----- TEXT BLOCK

Sunday, September 11, 2011

We Remember, We Celebrate, We Believe

We remember…we celebrate…we believe.                
The words in this post’s title are from a Catholic hymn written by Marty Haugen.  For some reason, probably because “Never Forget” is plastered on pictures, newspapers and social networking sites, this song has been the score to my life during the week leading up to today’s poignant anniversary.  In addition to being the soundtrack, it has also been my prayer.  I have thought a lot about that day and each time I see or hear the questions “do you remember what you were doing”…or “what image do you recall?”…this song quietly enters my thoughts and I remember…
It is the tenth anniversary of September 11th.  I, like millions of Americans, remember exactly what I was doing that beautiful morning.  My husband and I had attended a before school meeting with our youngest daughter’s fifth grade teacher, Mrs. Kilroy, together, building a partnership and strategies for a successful year to come.
As we drove home from the local coffee shop we stopped in, after the appointment, we talked about how pleased we were and glad Emily was going to have such a wonderful influence in her life. When we turned the corner onto our street,  we waved to our neighbor Sharon who was sitting in her ginormous Yukon truck at the end of the road…we assumed she had just put her youngest on the bus for school.  It was the look on her face that made me question if everything was all right.  I pointed her out to Bill and was in the process of asking him to stop so we could check, but he told me had taken enough time off from his work day and needed to get to the office…so he raced on up the hill to our home and with a quick peck good-bye, dropped me at the doorstep.
I went in the kitchen and put the tea kettle on and thought about calling Sharon, asking her to stop in for tea.  I popped into the den to put the TV to keep me company while I tidied the kitchen.  As the image appeared, I could hear something vastly strange about Matt Lauer’s voice.  I was unable to process the image of smoke billowing out of the tower…and as his voice explained about the plane crash, I saw the second plane fly so deliberately into the second tower.  I screamed.

----------

▸ WHAT IS ASKED: Print the part of the September 11 anniversary post starting with "As we drove" and going on through "at the doorstep.", word for word.

----- RECORDED DATA

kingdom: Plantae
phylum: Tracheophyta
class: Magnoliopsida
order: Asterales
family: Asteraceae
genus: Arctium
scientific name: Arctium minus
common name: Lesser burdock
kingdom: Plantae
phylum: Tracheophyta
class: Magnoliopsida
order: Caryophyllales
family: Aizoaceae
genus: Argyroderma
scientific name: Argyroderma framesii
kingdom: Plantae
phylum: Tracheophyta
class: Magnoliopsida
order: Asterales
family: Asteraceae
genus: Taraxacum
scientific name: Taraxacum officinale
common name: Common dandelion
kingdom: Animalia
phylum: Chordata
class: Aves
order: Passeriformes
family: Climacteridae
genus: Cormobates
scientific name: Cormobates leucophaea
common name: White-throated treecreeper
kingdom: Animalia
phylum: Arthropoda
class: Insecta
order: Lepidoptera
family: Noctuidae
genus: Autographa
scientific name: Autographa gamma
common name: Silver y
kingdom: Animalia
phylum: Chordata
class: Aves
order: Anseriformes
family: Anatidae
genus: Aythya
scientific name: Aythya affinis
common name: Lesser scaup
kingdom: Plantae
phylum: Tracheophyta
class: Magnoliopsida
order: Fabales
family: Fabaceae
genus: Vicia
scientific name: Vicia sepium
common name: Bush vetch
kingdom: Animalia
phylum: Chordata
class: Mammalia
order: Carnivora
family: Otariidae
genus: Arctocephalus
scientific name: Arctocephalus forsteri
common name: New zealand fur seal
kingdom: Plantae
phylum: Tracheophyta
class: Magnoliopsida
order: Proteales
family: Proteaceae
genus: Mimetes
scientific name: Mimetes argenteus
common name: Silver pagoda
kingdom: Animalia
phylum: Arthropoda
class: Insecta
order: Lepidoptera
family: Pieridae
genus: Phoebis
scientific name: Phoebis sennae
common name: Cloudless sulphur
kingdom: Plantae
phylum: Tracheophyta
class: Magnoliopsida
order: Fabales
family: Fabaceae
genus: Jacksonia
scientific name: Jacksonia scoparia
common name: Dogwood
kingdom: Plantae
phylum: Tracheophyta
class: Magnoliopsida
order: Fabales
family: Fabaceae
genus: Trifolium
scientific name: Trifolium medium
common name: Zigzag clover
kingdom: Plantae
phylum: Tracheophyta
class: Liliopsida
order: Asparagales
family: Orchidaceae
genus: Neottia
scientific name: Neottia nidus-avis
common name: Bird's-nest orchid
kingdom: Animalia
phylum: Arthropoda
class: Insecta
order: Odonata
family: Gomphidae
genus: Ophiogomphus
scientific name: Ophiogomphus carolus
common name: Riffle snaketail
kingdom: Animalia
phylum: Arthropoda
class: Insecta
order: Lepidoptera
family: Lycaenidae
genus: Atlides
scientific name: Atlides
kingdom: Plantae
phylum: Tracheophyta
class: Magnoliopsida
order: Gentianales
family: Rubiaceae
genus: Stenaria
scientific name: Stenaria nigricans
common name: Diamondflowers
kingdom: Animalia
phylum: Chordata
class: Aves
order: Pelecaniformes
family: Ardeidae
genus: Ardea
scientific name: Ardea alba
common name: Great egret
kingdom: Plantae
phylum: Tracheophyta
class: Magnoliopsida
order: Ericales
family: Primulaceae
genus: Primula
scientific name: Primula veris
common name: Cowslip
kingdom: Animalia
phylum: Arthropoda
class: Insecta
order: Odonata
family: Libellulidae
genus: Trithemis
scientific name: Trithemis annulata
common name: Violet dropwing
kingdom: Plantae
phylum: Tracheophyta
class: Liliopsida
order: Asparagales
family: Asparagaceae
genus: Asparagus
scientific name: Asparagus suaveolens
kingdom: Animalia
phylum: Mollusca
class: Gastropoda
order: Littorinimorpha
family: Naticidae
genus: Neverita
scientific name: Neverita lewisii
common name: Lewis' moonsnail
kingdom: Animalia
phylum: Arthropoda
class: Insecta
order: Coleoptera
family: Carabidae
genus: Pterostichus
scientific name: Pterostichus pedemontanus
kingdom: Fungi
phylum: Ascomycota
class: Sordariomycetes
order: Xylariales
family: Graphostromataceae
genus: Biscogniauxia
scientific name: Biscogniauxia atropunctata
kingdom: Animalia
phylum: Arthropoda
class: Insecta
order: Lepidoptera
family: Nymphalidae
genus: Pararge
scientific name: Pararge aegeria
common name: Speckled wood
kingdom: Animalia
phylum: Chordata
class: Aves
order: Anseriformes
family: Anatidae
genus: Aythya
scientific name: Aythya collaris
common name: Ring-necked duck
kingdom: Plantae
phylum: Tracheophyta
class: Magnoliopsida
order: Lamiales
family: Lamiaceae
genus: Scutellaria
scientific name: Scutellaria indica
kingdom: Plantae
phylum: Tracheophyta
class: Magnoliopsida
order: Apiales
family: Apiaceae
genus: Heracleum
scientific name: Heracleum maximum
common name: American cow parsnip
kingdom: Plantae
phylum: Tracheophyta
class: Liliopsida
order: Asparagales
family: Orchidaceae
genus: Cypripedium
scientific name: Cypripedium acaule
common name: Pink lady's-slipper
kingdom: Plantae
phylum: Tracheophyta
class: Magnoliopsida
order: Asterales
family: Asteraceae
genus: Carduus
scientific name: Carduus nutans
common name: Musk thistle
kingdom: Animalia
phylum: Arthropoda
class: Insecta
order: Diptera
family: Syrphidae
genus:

----------

▸ EXERCISE RESPONSE:
As we drove home from the local coffee shop we stopped in, after the appointment, we talked about how pleased we were and glad Emily was going to have such a wonderful influence in her life. When we turned the corner onto our street,  we waved to our neighbor Sharon who was sitting in her ginormous Yukon truck at the end of the road…we assumed she had just put her youngest on the bus for school.  It was the look on her face that made me question if everything was all right.  I pointed her out to Bill and was in the process of asking him to stop so we could check, but he told me had taken enough time off from his work day and needed to get to the office…so he raced on up the hill to our home and with a quick peck good-bye, dropped me at the doorstep.